Genome-wide association studies have identified risk alleles for the disease, such as those of the ARMS2 and HTRA1 genes, but how these alleles lead to pathology remains unclear. There is currently a dearth of appropriate models for AMD; autopsied eyes from end-stage patients already possess terminal changes and therefore cannot be used to determine how abnormal gene expression can lead to RPE pathology, and mice do not have maculae [47]. As noted above, iPSC-RPE derived from AMD patients can model aspects of AMD in culture and is a better model than RPE stem cells. There is ample opportunity to study the ARMS2 gene using iPSC-RPE cells that are derived from AMD patients themselves and express multiple biomarkers associated with AMD and AMD-associated proteins.

Superoxide dismutase 2 (SOD2), encoded by the SOD2 gene, is a mitochondrial enzyme that protects cells from oxidative damage [48]. Yang et al. [12] created a model of AMD by obtaining patient-specific iPSC-derived RPE and pharmacologically accelerating the ageing process by treatment with A2E and blue light. They found with this iPSC-RPE AMD model that the ARMS2/HTRA1 risk alleles decreased SOD2 defense, making RPE more susceptible to oxidative damage and thereby contributing to AMD pathogenesis [12]. However, these findings would be better supported if they were reproduced using additional patient samples with identical ARMS2/HTRA1 risk alleles. Using this ground-breaking iPSC model, researchers can better assess the effects of ARMS2/HTRA1 risk alleles on AMD pathogenesis and identify pathways that can be therapeutically targeted. Furthermore, Saini et al. [13] revealed the function of nicotinamide in AMD using the iPSC model; they noted that ICAM1, which has been linked to the development of the wet form of AMD, was strongly upregulated in human AMD ARMS2/HTRA1 iPSC-RPE and was markedly inhibited by nicotinamide [13].
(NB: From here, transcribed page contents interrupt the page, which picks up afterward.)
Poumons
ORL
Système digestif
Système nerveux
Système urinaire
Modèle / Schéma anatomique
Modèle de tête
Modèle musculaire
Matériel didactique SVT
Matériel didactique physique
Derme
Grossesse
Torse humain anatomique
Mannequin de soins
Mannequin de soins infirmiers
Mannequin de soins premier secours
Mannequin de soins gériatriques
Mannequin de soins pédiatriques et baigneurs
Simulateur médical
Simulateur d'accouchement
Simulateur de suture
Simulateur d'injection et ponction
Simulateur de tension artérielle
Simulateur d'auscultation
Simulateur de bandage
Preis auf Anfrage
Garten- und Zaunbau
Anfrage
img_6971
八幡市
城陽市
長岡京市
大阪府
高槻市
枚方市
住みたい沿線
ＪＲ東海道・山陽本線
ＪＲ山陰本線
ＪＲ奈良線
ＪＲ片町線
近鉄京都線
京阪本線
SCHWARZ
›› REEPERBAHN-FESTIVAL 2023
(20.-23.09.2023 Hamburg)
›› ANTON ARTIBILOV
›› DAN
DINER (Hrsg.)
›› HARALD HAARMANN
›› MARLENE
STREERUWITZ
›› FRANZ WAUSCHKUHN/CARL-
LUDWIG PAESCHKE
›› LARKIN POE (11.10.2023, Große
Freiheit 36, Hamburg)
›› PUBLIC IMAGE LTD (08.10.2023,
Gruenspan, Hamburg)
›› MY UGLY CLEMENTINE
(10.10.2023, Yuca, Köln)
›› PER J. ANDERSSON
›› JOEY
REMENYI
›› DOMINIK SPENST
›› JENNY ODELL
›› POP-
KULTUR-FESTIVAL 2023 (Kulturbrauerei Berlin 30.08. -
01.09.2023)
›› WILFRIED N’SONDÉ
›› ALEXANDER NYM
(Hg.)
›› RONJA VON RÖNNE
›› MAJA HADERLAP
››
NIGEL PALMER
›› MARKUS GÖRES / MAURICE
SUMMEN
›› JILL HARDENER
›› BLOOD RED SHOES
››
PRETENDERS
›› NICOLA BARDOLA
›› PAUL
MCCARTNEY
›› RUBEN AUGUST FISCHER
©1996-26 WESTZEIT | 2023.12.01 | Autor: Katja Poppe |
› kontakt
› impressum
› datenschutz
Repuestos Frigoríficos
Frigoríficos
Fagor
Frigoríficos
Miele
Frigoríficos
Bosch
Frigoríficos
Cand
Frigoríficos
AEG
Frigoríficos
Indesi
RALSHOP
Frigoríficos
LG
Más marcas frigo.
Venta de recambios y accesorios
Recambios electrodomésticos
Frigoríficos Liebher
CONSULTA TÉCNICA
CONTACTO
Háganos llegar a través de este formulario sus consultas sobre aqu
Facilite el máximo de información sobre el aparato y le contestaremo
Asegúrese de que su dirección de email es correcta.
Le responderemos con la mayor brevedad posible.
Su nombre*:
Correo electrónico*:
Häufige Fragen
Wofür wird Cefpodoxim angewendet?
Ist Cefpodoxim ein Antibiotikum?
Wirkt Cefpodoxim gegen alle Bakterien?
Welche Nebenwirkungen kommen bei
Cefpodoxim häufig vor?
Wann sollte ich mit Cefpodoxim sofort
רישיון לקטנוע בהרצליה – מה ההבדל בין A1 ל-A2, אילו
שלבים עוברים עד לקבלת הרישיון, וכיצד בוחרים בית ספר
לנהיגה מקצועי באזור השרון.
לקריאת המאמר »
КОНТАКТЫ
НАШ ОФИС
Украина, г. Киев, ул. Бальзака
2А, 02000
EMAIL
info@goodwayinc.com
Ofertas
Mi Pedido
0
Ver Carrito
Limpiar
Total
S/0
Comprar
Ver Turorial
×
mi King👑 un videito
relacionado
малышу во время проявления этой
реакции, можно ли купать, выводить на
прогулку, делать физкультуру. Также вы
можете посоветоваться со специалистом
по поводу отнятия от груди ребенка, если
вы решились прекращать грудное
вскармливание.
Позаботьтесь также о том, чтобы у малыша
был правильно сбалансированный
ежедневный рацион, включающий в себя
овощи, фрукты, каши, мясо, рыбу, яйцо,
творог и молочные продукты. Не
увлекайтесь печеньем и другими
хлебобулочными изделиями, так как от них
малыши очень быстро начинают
Due to the 100% linkage disequilibrium between theARMS2 and HTRA1 risk alleles, it has not been possible to establish which of these genes is the causal variant for AMD. Fortunately, in 2013, two American laboratories discovered that the clustered regularly interspaced short palindromic repeats/Cas-9(CRISPR/Cas9) system of prokaryotic adaptive immunity might be used as a new method for genome editing [49]. This technique may provide insight into iPSC-RPE AMD modeling. Researchers can now edit the genotypes at will, and the resulting iPSC-RPE cells can serve as models of specific ARMS2 risk alleles. This strategy is similar in principle to deriving iPSCs from patients with identical ARMS2/HTRA1 risk alleles. Furthermore, the genome-editing model has overtaken models using patient-specific hESCs due to the ethical, technical, and political concerns associated with such cells [50].

Conclusions

For the purposes discussed above, further study is needed for a greater understanding of the characteristics of ARMS2 gene-related AMD modeled using stem cell technology. The identification of additional disease-specific biological characteristics and a fuller understanding of the mechanisms of induction and migration will make drug discovery and cell therapy gradually change from dream to reality. Although they remain difficult to apply to clinical practice, several researchers have found that iPSCs have great potential for regenerative medicine. Continuing the progress of cell transplantation and regeneration in the retina and in AMD genetic models will prove to be beneficial. Regenerative medicine in the eye must be further improved so that it can be more effectively employed.

Although several issues remain to be solved, the findings discussed above provide new ideas for continuing exploration of the mechanisms by which ARMS2 high-risk alleles lead to AMD; such research will provide important guidance for the treatment of AMD.